→ **GIVEN RECORDS**
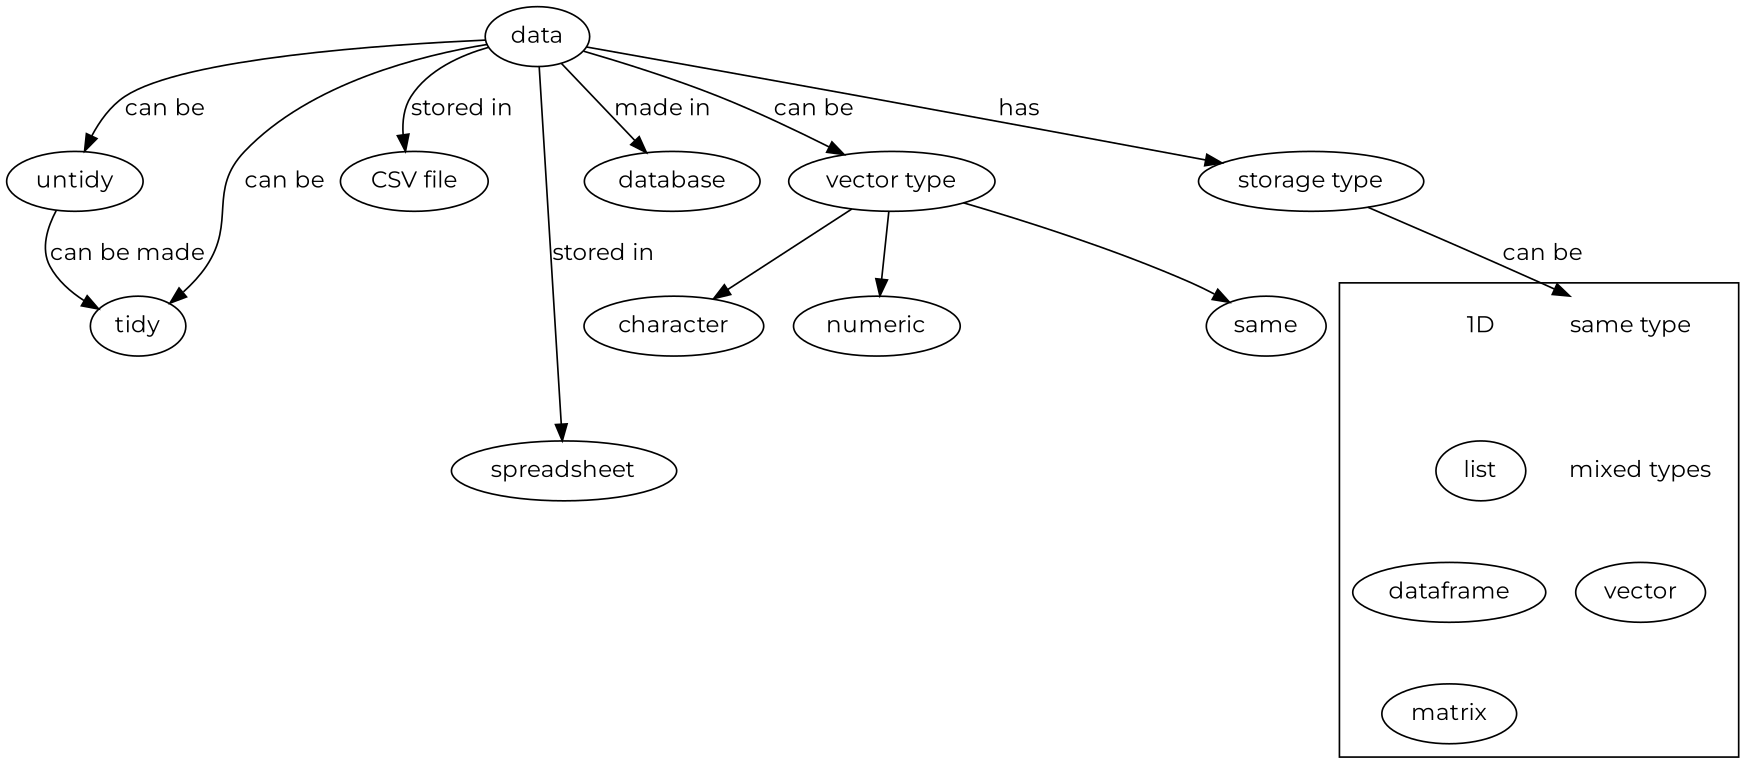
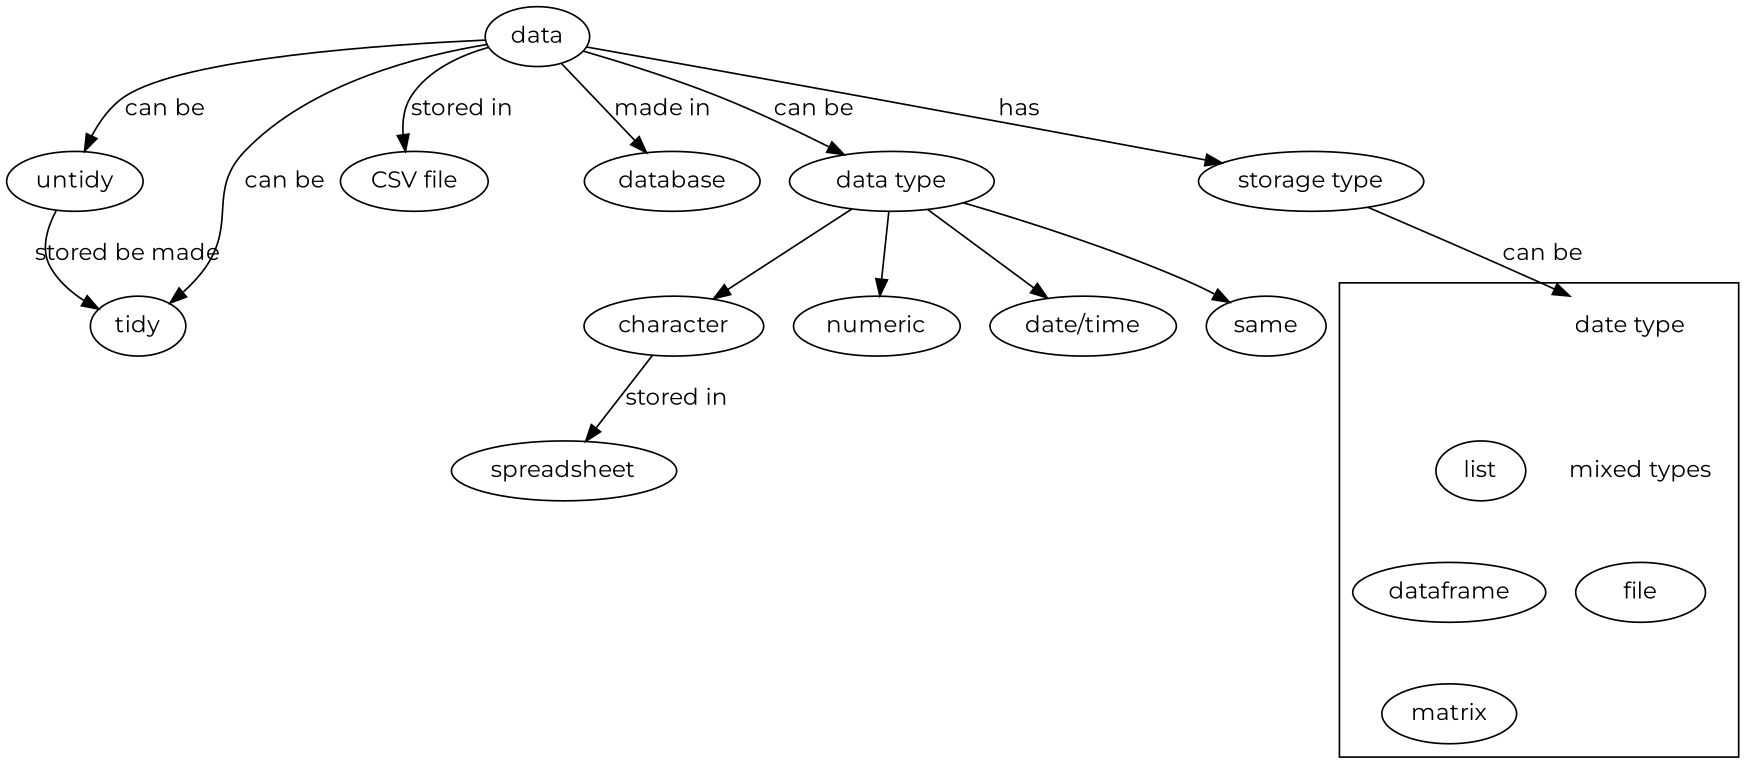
  digraph {
    compound=true
    fontname=Montserrat
    node [fontname=Montserrat]
    edge [fontname=Montserrat]
-   "same type" [shape=plaintext]
+   "same type" [shape=plaintext label="date type"]
    list
    "mixed types" [shape=plaintext]
    dataframe
-   vector
+   vector [label=file]
    matrix
-   "1D" [shape=plaintext]
    data
    untidy
    tidy
    "CSV file"
    spreadsheet
    database
-   "data type" [label="vector type"]
+   "data type"
    "storage type"
    character
    numeric
+   "date/time"
    n19 [label=same]
    subgraph cluster_1 {
      rank=same
      "same type"
      list
      "mixed types"
      dataframe
      vector
      matrix
-     "1D"
    }
    "same type" -> list [style=invis weight=1000]
    "same type" -> "mixed types" [style=invis weight=1000]
    list -> dataframe [style=invis weight=1000]
    list -> vector [style=invis weight=1000]
    list -> vector [style=invis weight=1000]
    "mixed types" -> vector [style=invis weight=1000]
    dataframe -> matrix [style=invis weight=1000]
    dataframe -> matrix [style=invis weight=1000]
    vector -> matrix [style=invis weight=1000]
-   "1D" -> list [style=invis weight=1000]
-   "1D" -> list [style=invis weight=1000]
    data -> untidy [label="can be"]
    data -> tidy [label="can be"]
    data -> "CSV file" [label="stored in"]
-   data -> spreadsheet [label="stored in"]
+   character -> spreadsheet [label="stored in"]
    data -> database [label="made in"]
    data -> "data type" [label="can be"]
    data -> "storage type" [label=has]
-   untidy -> tidy [label="can be made"]
+   untidy -> tidy [label="stored be made"]
    "data type" -> character
    "data type" -> numeric
+   "data type" -> "date/time"
    "data type" -> n19
    "storage type" -> "same type" [label="can be"]
  }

→ **WHAT YOU HAVE TO DO**
Could you return the entries above, word for word, from their start up to and including the line with "n19 [label=same]", leaving out the pictures?

→ **EXERCISE SOLUTION**
  digraph {
    compound=true
    fontname=Montserrat
    node [fontname=Montserrat]
    edge [fontname=Montserrat]
-   "same type" [shape=plaintext]
+   "same type" [shape=plaintext label="date type"]
    list
    "mixed types" [shape=plaintext]
    dataframe
-   vector
+   vector [label=file]
    matrix
-   "1D" [shape=plaintext]
    data
    untidy
    tidy
    "CSV file"
    spreadsheet
    database
-   "data type" [label="vector type"]
+   "data type"
    "storage type"
    character
    numeric
+   "date/time"
    n19 [label=same]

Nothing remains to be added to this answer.